After being freed, Sharif applied for a travel and exit visa to go to Morocco to teach. As a graduate of the Faculty of Islamic Studies of the Baghdad University, Sharif applied to teach Islamic way of life at a Moroccan madrassa, a religious school. After he was granted the visa and began teaching, he did his utmost best to find a way out of Morocco before his work visa expired. With the help of a friend, Sharif arrived in Algeria and from there sought asylum at the Canadian Embassy.
He arrived in Ottawa in the winter of 1987. He said what the embassy officials had forgotten to tell him was that the Canadian winters were cold...I could sympathize with him on that one. He quickly integrated into the Canadian way of life and a few years after his arrival, began teaching at the Islamic School in Ottawa. That stopped in the mid-1990s, when the school's funding diverted from a number of donors to primarily the Emirates. For the new funders, Sharif's preachings were too lax, too different from the wahabi-esque school of thought in Islam. So, desperate for a new job, Sharif began work as a taxi driver. In the car, I see books under his seat, prayer beads by his mirror and in the mirror, a man who has lost hope of someday, doing what he is most passionate about: teaching.

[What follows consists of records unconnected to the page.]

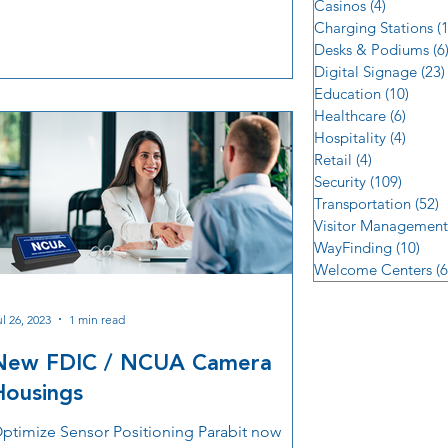
Casinos
(4)
4 posts
erformance, and operational safety.
Charging Stations
(
Desks & Podiums
(6
Digital Signage
(23)
Education
(10)
10 po
Healthcare
(6)
6 post
Hospitality
(4)
4 post
Retail
(4)
4 posts
Security
(109)
109 po
Transportation
(52)
5
Visitor Management
WayFinding
(10)
10 p
Welcome Centers
(6
ul 26, 2023
1 min read
New FDIC / NCUA Camera
Housings
ptimize Sensor Positioning Parabit now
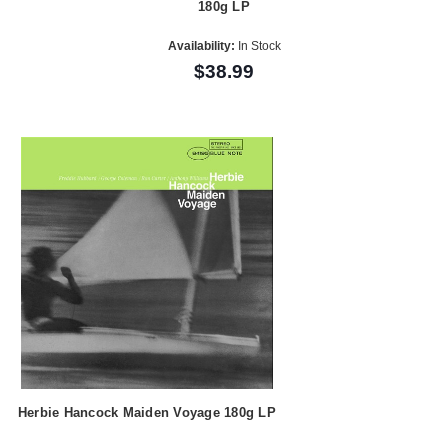
180g LP
Availability:
In Stock
$38.99
Herbie Hancock Maiden Voyage 180g LP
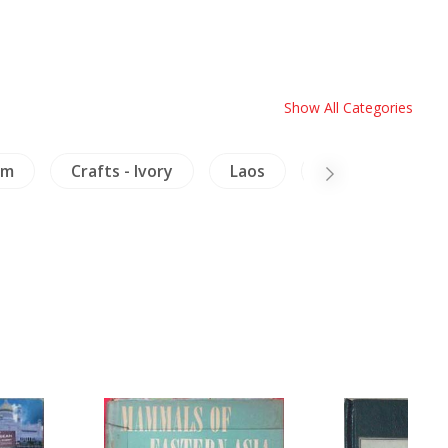
Show All Categories
am
Crafts - Ivory
Laos
Archaeology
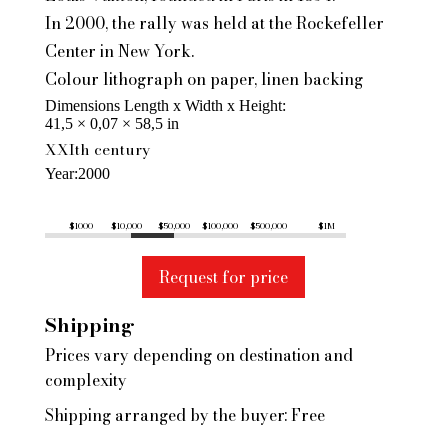
In 2000, the rally was held at the Rockefeller
Center in New York.
Colour lithograph on paper, linen backing
Dimensions Length x Width x Height
41,5 × 0,07 × 58,5 in
XXIth century
Year
2000
$1000
$10,000
$50,000
$100,000
$500,000
$1M
Request for price
Shipping
Prices vary depending on destination and
complexity
Shipping arranged by the buyer: Free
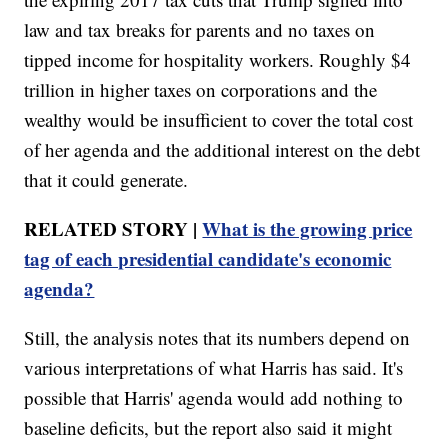
law and tax breaks for parents and no taxes on
tipped income for hospitality workers. Roughly $4
trillion in higher taxes on corporations and the
wealthy would be insufficient to cover the total cost
of her agenda and the additional interest on the debt
that it could generate.
RELATED STORY |
What is the growing price
tag of each presidential candidate's economic
agenda?
Still, the analysis notes that its numbers depend on
various interpretations of what Harris has said. It's
possible that Harris' agenda would add nothing to
baseline deficits, but the report also said it might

As we approach the end of my bed and breakfast, I ask Sharif if he could tell me what the problem in Iraq is...He looks at me in the mirror, and though I know he will tell me it is a complex situation, I have no idea beyond that what he is about to say. He tells me that when he sought asylum to the United States, the embassy refused him, saying Iraq was a safe country and one that was a partner of the United States. "Today, the reason why the United States is in Iraq is because Iraq used the power granted by this "partnership" to bully neighbouring countries in a way taught and tolerated by the American political system." So I ask, will thousands of American and British soldiers continue to die, despite wanting to create a different Iraq, a "free" Iraq [a loose term at that]. He tells me how the United States is trying to impose a way of governance in Iraq. He tells me how his mother was Sunni and his father a Shi'a and how they never had problems in the community until the United States began making the whole problem a "religion-based issue". He said THAT was absolute nonsense...I had no comment and still don't, seeing as I haven't seen the levels of division between the two peoples firsthand. I feel for so many, but my sympathy has no effect on the improvement of life for the soldiers who serve there, many of them barely 18 years old; I feel for Iraq the most because I can only imagine the life that the young generations are going through today...They will have stories to share with their grandchildren, hopefully at a better time.
The B&B where I stay is an a live-in museum of sorts. Everywhere you turn, there is something that is hundreds of years old...Mind you, not things I'd like to have, like portraits of captains and soldiers, the nobility, old tools, the use of which is now unknown by the owner.